After the recording of the 'Kingston Affair' instrumental it seemed like a good idea to form a band. I remember having to persuade Brad that he needed a drum kit but once he did actually buy one he instantly became one the best reggae drummers because he had spent many hours listening to reggae and dub. We rehearsed a set and played several gigs, and nearly got a deal with Virgin Records. The line up included Desmond Brown on Hammond organ (who joined The Selecter), Kevin Harrison on guitar (he later formed urge) and Steve Wynn on bass. I have one recording of several songs from a mono cassette at a rehearsal which Kevin has helped me archive and enhance.
Not everyone knows the story of how your first single 'The Selecter' came about. The song was originally titled 'The Kingston Affair' right? It was just you, John Bradbury and a man named Barry Jones who played a memorable trombone line.
It was the time of DIY singles and Brad suggested that he and I make a single. I thought it was a good idea because up until then I had been recording demos at home on a Revox. I knew Roger Lomas, who had built a studio outbuilding in his garden, about the size of a garage. He had a 4- track tape, mixer, echo, flanger pedal and a drum kit. We both went to visit Roger who agreed to produce and engineer the sessions and we had many laughs while we were in that room.

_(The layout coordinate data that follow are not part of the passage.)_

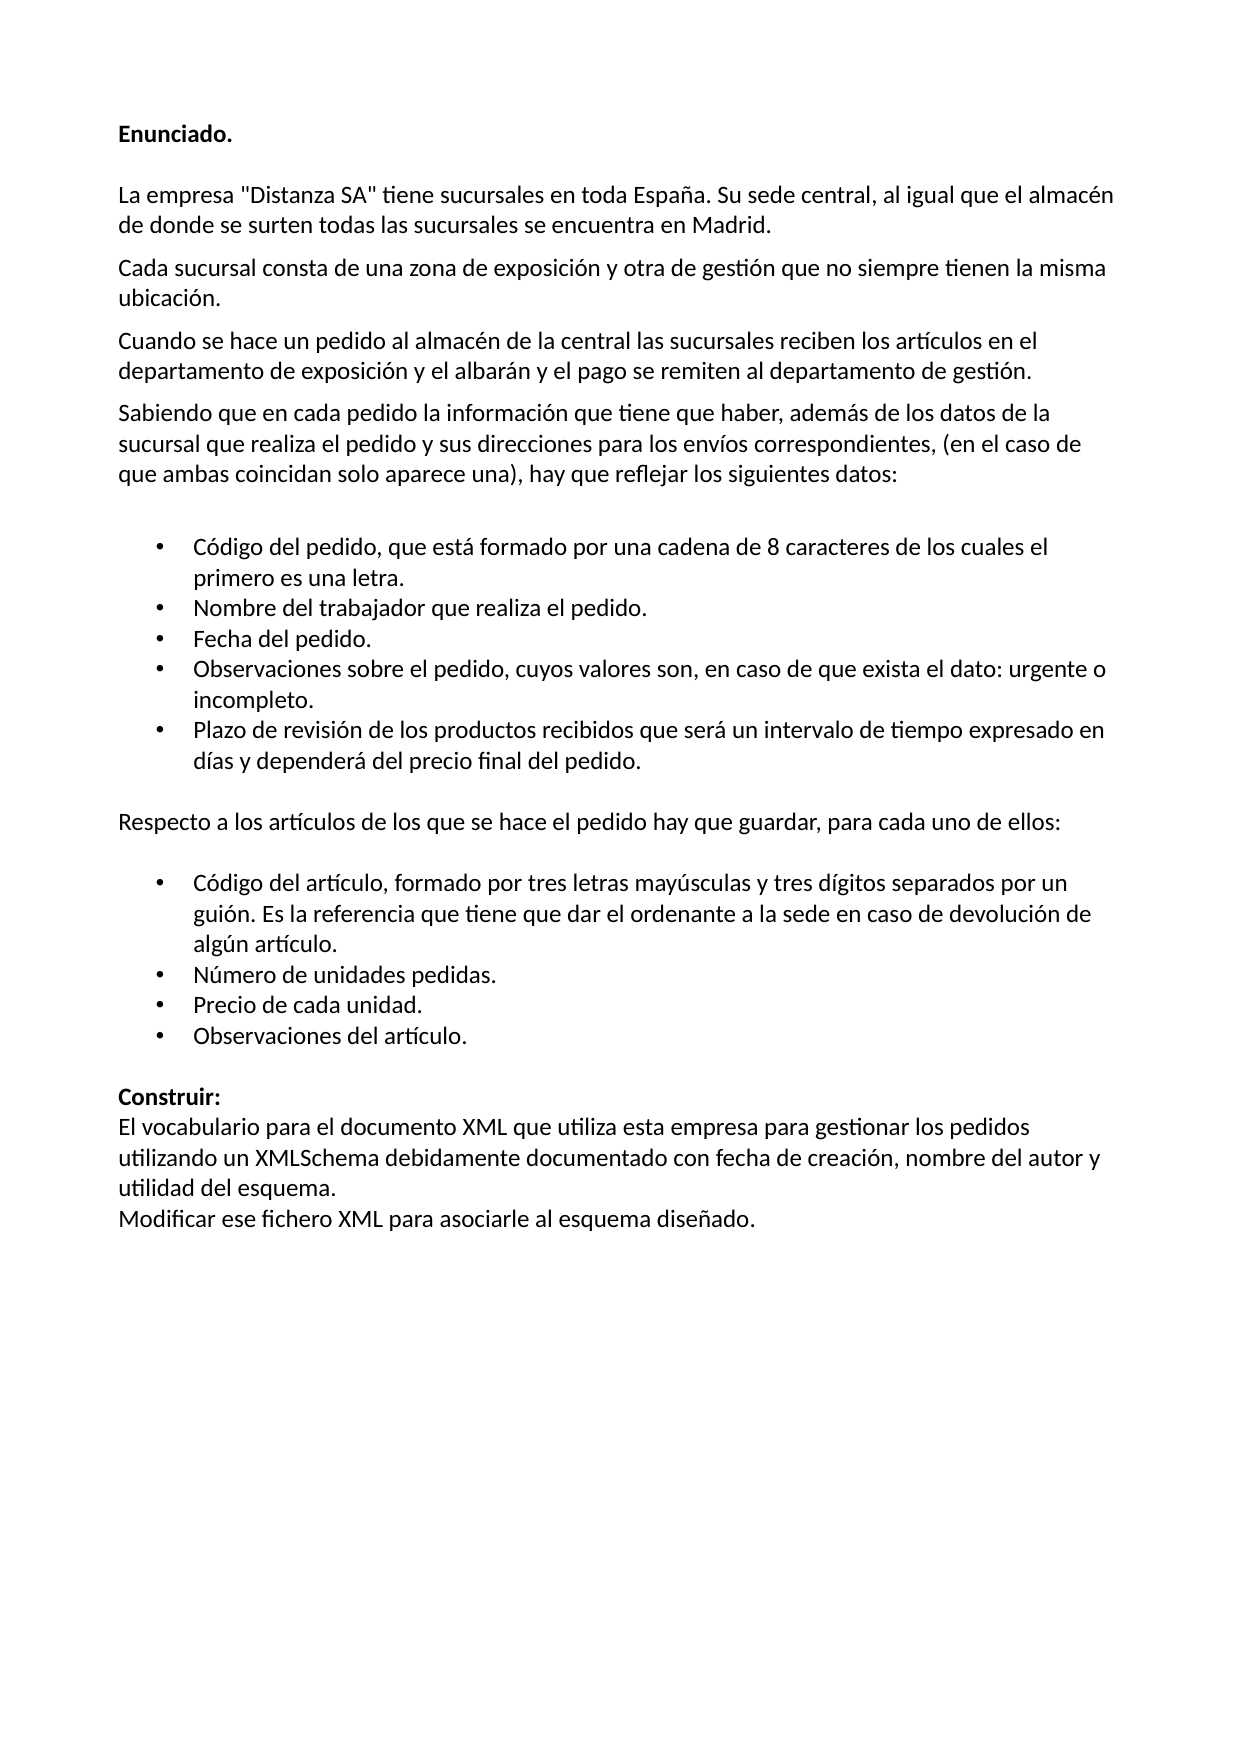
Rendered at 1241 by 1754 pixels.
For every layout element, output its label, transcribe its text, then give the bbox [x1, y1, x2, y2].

list Observaciones sobre el pedido, cuyos valores son, en caso de que exista el dato: urgente o incompleto. [156, 653, 1122, 714]
text Enunciado. [118, 118, 1122, 149]
list Código del artículo, formado por tres letras mayúsculas y tres dígitos separados por un guión. Es la referencia que tiene que dar el ordenante a la sede en caso de devolución de algún artículo. [156, 867, 1122, 959]
list Código del pedido, que está formado por una cadena de 8 caracteres de los cuales el primero es una letra. [156, 531, 1122, 592]
list Observaciones del artículo. [156, 1020, 1122, 1050]
text La empresa "Distanza SA" tiene sucursales en toda España. Su sede central, al igual que el almacén de donde se surten todas las sucursales se encuentra en Madrid. [118, 179, 1122, 240]
list Precio de cada unidad. [156, 989, 1122, 1020]
text El vocabulario para el documento XML que utiliza esta empresa para gestionar los pedidos utilizando un XMLSchema debidamente documentado con fecha de creación, nombre del autor y utilidad del esquema. [118, 1111, 1122, 1203]
list Fecha del pedido. [156, 623, 1122, 653]
text Cuando se hace un pedido al almacén de la central las sucursales reciben los artículos en el departamento de exposición y el albarán y el pago se remiten al departamento de gestión. [118, 325, 1122, 386]
list Número de unidades pedidas. [156, 959, 1122, 989]
list Plazo de revisión de los productos recibidos que será un intervalo de tiempo expresado en días y dependerá del precio final del pedido. [156, 714, 1122, 776]
text Respecto a los artículos de los que se hace el pedido hay que guardar, para cada uno de ellos: [118, 806, 1122, 837]
list Nombre del trabajador que realiza el pedido. [156, 592, 1122, 623]
text Sabiendo que en cada pedido la información que tiene que haber, además de los datos de la sucursal que realiza el pedido y sus direcciones para los envíos correspondientes, (en el caso de que ambas coincidan solo aparece una), hay que reflejar los siguientes datos: [118, 398, 1122, 489]
text Construir: [118, 1081, 1122, 1111]
text Modificar ese fichero XML para asociarle al esquema diseñado. [118, 1203, 1122, 1233]
text Cada sucursal consta de una zona de exposición y otra de gestión que no siempre tienen la misma ubicación. [118, 252, 1122, 313]
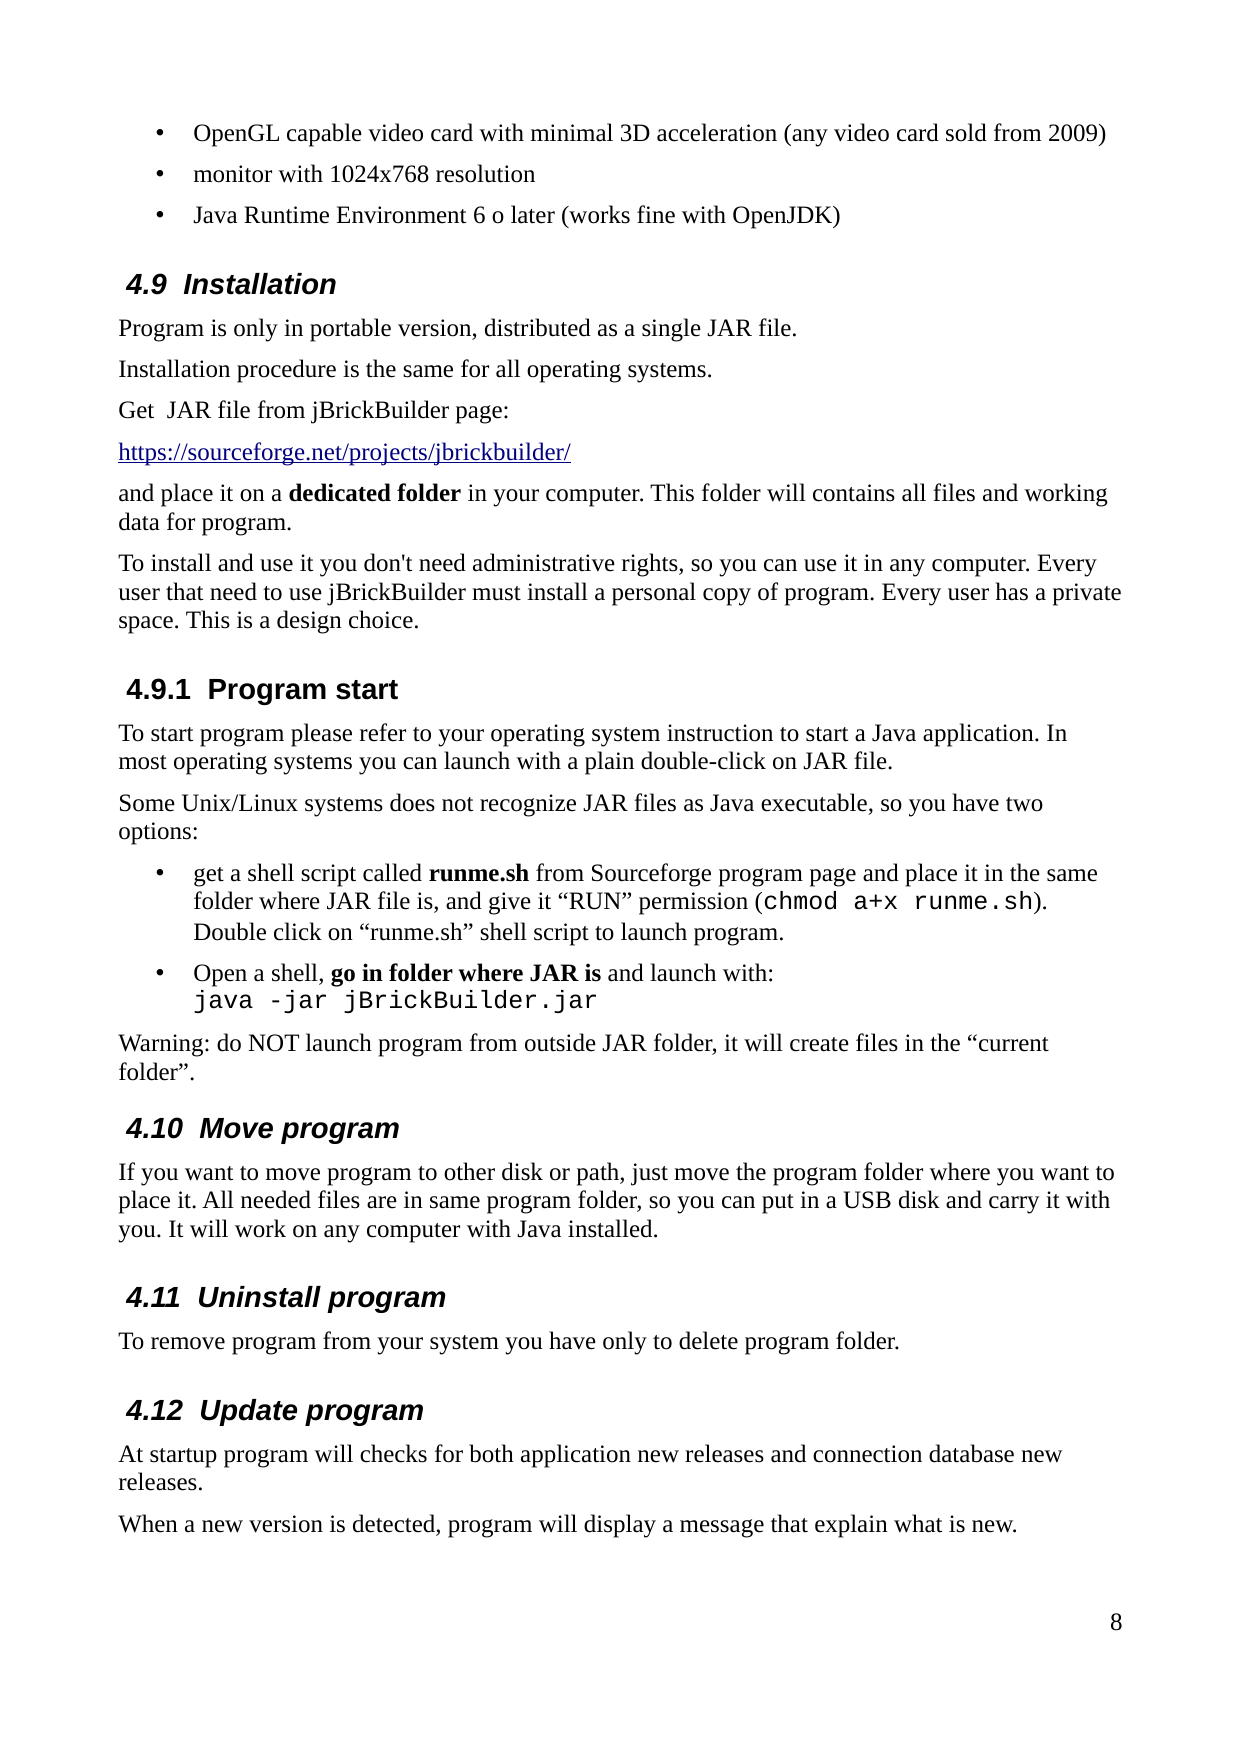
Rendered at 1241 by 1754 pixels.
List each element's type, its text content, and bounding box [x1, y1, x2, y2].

text Get JAR file from jBrickBuilder page: [118, 395, 1122, 424]
text To start program please refer to your operating system instruction to start a Java application. In most operating systems you can launch with a plain double-click on JAR file. [118, 718, 1122, 775]
subtitle Update program [118, 1393, 1122, 1426]
list OpenGL capable video card with minimal 3D acceleration (any video card sold from 2009) [156, 118, 1122, 147]
list Java Runtime Environment 6 o later (works fine with OpenJDK) [156, 201, 1122, 229]
text When a new version is detected, program will display a message that explain what is new. [118, 1509, 1122, 1537]
text Warning: do NOT launch program from outside JAR folder, it will create files in the “current folder”. [118, 1028, 1122, 1086]
text Installation procedure is the same for all operating systems. [118, 354, 1122, 383]
text At startup program will checks for both application new releases and connection database new releases. [118, 1439, 1122, 1496]
list get a shell script called runme.sh from Sourceforge program page and place it in the same folder where JAR file is, and give it “RUN” permission (chmod a+x runme.sh). Double click on “runme.sh” shell script to launch program. [156, 858, 1122, 946]
text Program is only in portable version, distributed as a single JAR file. [118, 313, 1122, 342]
text To install and use it you don't need administrative rights, so you can use it in any computer. Every user that need to use jBrickBuilder must install a personal copy of program. Every user has a private space. This is a design choice. [118, 548, 1122, 634]
subtitle Program start [118, 672, 1122, 705]
subtitle Move program [118, 1111, 1122, 1144]
list Open a shell, go in folder where JAR is and launch with: java -jar jBrickBuilder.jar [156, 958, 1122, 1016]
subtitle Uninstall program [118, 1280, 1122, 1314]
text and place it on a dedicated folder in your computer. This folder will contains all files and working data for program. [118, 478, 1122, 535]
subtitle Installation [118, 267, 1122, 300]
text Some Unix/Linux systems does not recognize JAR files as Java executable, so you have two options: [118, 788, 1122, 845]
text https://sourceforge.net/projects/jbrickbuilder/ [118, 437, 1122, 465]
text To remove program from your system you have only to delete program folder. [118, 1326, 1122, 1355]
list monitor with 1024x768 resolution [156, 159, 1122, 188]
text If you want to move program to other disk or path, just move the program folder where you want to place it. All needed files are in same program folder, so you can put in a USB disk and carry it with you. It will work on any computer with Java installed. [118, 1157, 1122, 1243]
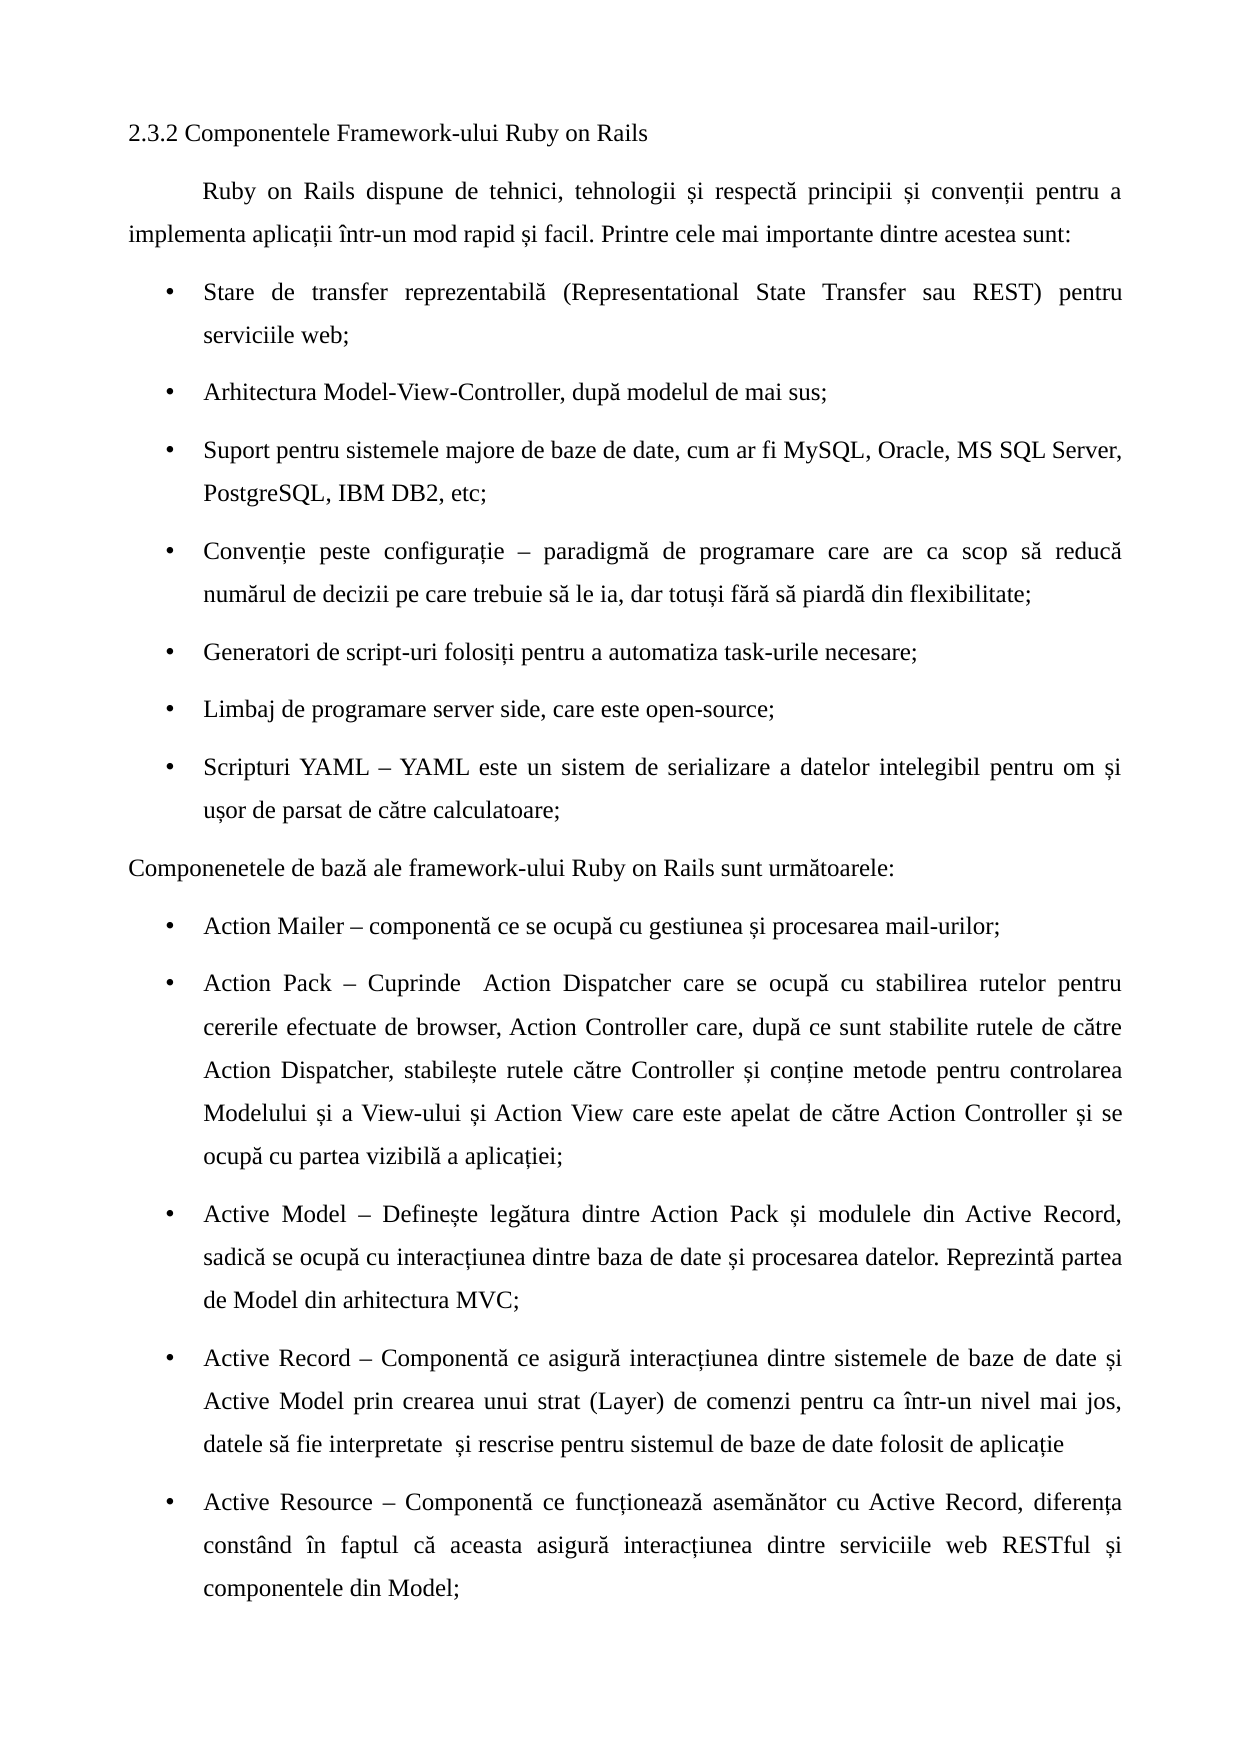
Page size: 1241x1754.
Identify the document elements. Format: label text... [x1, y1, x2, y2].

list Generatori de script-uri folosiți pentru a automatiza task-urile necesare; [166, 637, 1123, 666]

The melody, the drum beat and the sandpaper percussion were my conceptions. I played the bass, guitar and percussion. Brad played the drums ( first thing recorded-no click track!!) and we were lucky to get Barry Jones to play the trombone. First, he could play well and second, we didn't know any other trombone players. He was able to translate my ideas of swooping notes like I was doing with the tremolo arm. Brad was an "executive producer" and a motivator of and in the project which is why I split the writing credit with him. Although we signed a publishing deal for the track, nothing came of it. We formed Transposed Men, and then Jerry (Dammers) was planning to record 'Gangsters' and he asked Brad to play on the recording. Brad became a permanent member of The Specials which was the end of Transposed Men. There was no "b" side for 'Gangsters' was made so, months later, the two tracks became the first 2-Tone Records double "A" sided single. I overdubbed a rhythm guitar to the original mix of 'Kingston Affair' and Roger Lomas produced that session, and I re-named it 'The Selecter' by The Selecter. I formed The Selecter as a 7 piece band about 4 months later.
Is it true that the original hand stamped sleeve of the first 2-Tone single read 'The Special AKA Gangsters Vs The Selecter' but that you stamped yours the other way around 'The Selecter Vs The Specials AKA'? I understand its quite a collectors item right?
Well, I don't know. It's an item in my collection! I couldn't resist it. We were all stamping these endless boxes of records so I simply reversed the stamps. None of us knew what was about to happen at that point.
I'm a big fan of the 'Celebrate The Bullet' LP. Can you share a bit about the experience of writing the songs for that album and the approach you took to recording them? They really sound unlike anything else from the 2-Tone era.
The main thought I had then was to re-connect with the sound of 'The Selecter" and 'On My Radio' which had been produced by Roger Lomas. The title track's drum patterns and the guitar/trombone were a continuance of the original sound I wanted for the band, but we were pushing to move the music forward too. Music and fashion moved fast then so there was pressure to come up with the new. Although it didn't sell- the title stopped airplay of the single- I was very pleased with the album and over time many people have said how much they love it and it was received well by the critics at the time. you can't always get what you want but if you........ (The picture above is of Neol's 12 string Fender guiate which he found in a pawn shop on The Selecter's first American tour in 1980. He used it on several tracks of the Celebrate The Bullet album which was recorded when the band returned from the tour. He no longer owns the guitar, but the sounds he created with it will live on...)
What was your impression of American ska when you toured the U.S. in the early 90's?
I was glad to see so much of it, being played with passion a lot of the time. yes it's good that the music is still loved all over the world by many different people. from The Skatalites to now. It's just such a great rhythm.
You recently announced you will be performing a show as The Selecter later this month at the Hoxton Bar & Kitchen in London. Can you tell me about your new band? What is the line-up? Who will be singing? What songs will be performed? Are more shows planned?
I have more songs and music that belong in that era so I've created a new version of The Selecter which will play my songs from the original days. The complete line-up will be announced on www.theselecter.com very soon but there is Hammond organ, there are trombones and the singer's name is John Gibbons. I need the audience to answer about more shows!! I know it's been a while....
There seem to be two versions of The Selecter at the moment. What are the chances that you, Pauline and other members of the original band will end up on stage together sometime this year to celebrate your 30th anniversary?
I don't wish to comment further than to say the 30th anniversary was, for me at least, last year. 1979 was the year 2-Tone Records was launched and The Selecter broke through with 'On My Radio'. Thanks for the chance to answer your questions and thanks for those taking the time to read them.
Davies version of The Selecter will play their inaugural show at The Hoxton Square Bar & Kitchen in London on Thursday July 29th while Pauline Black's version of The Selecter including Gaps Hendrickson will be celebrating the 30th anniversary of the 'Too Much Pressure' album with a concert on Saturday, November 13, 2010 at the Bloomsbury Ballroom in London.